Citazione di: donquixote il 12 Febbraio 2017, 16:07:17 PMLe leggi dovrebbero gestire le eccezioni, e la "normalità", in una comunità degna di tal nome, dovrebbe essere garantita dalla cultura, dai principi e dai valori che si condividono e dai quali si deduce naturalmente e conformemente l'organizzazione sociale e il comportamento da adottare da parte dei cittadini, che si comportano in un certo modo perchè sono convinti che sia buono e giusto farlo (e per un sacco di altre buone ragioni)  e non per paura della guardia che viene a bussare.

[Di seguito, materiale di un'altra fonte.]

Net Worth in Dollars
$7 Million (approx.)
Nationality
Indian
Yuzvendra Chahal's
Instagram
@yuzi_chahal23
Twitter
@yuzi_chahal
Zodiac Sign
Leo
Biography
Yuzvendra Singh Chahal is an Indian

Certo, sarebbe bellissimo se potesse essere in questo modo, ma temo che non e' mai stato e mai sara'. In linea di massima posso anche condividere che per raggiungere uno scopo cosi' elevato si possano fondare principi e valori del tutto esterni a noi e addirittura esterni all'universo nel quale viviamo, ma alla fine pero' con quell'universo dobbiamo farci i conti, compresa la nostra umana costituzione forgiata da millenni di evoluzione. E anche in quelle culture che, ad esempio, avevano principi religiosi come collante comunitario, alla fine sempre in leggi (orali prima e scritte poi) codificavano il corretto funzionamento della comunita'. Ed esiste sempre il "rischio" che ci sia qualcuno, in questa comunita', che inizi a chiedersi se quei principi fondanti siano effettivamente tali ed universali, indipendentemente dal fatto che essi funzionano.

Duc in altum!

#73
**  scritto da Eretiko:
CitazioneNessuna metafisica: il determinismo e' legato alla causalita' delle leggi di natura, e noi siamo composti dagli stessi elementi che compongono l'universo (ma ovviamente nessuno e' cosi' ingenuo da pensare che le nostrte azioni sono semplicemente predeterminate), fatto che ha dato l'inizio alla discussione sul libero arbitrio (sia a livello filosofico che biologico).
E' proprio questo che cercavo di dire: non è scritto da nessuna parte che le leggi causali della natura siano casuali, forse, chissà. Quindi oggi, in terra, la legge non ammette ignoranza, e giudica il libero arbitrio, che determina ogni fenomeno umano, anche la disgregazione dell'occidente, come se l'oriente, il sud o il nord, poi, non si starebbero smantellando.
"Solo quando hai perduto Dio, hai perduto te stesso;
allora sei ormai soltanto un prodotto casuale dell'evoluzione".
(Benedetto XVI)

Duc in altum!

#74
**  scritto da donquixote:
CitazioneLe leggi dovrebbero gestire le eccezioni, e la "normalità", in una comunità degna di tal nome, dovrebbe essere garantita dalla cultura, dai principi e dai valori che si condividono e dai quali si deduce naturalmente e conformemente l'organizzazione sociale e il comportamento da adottare da parte dei cittadini, che si comportano in un certo modo perchè sono convinti che sia buono e giusto farlo (e per un sacco di altre buone ragioni)  e non per paura della guardia che viene a bussare.
Il problema è che quei valori e principi differenziano da l'organizzazione sociale e il comportamento adottato dai cittadini in conformità con la fede personale, ecco perché senza un valore e principio extraterrestre non ci omogeneizzeremo mai politicamente o eticamente. Le persone si lamentano di Trump o di Assad, ma perché è civile quello che sta accadendo politicamente, da 4 anni, nella pseudo-democrazia italiana? Eppure: ma che ce frega, ma che ce 'mporta...
"Solo quando hai perduto Dio, hai perduto te stesso;
allora sei ormai soltanto un prodotto casuale dell'evoluzione".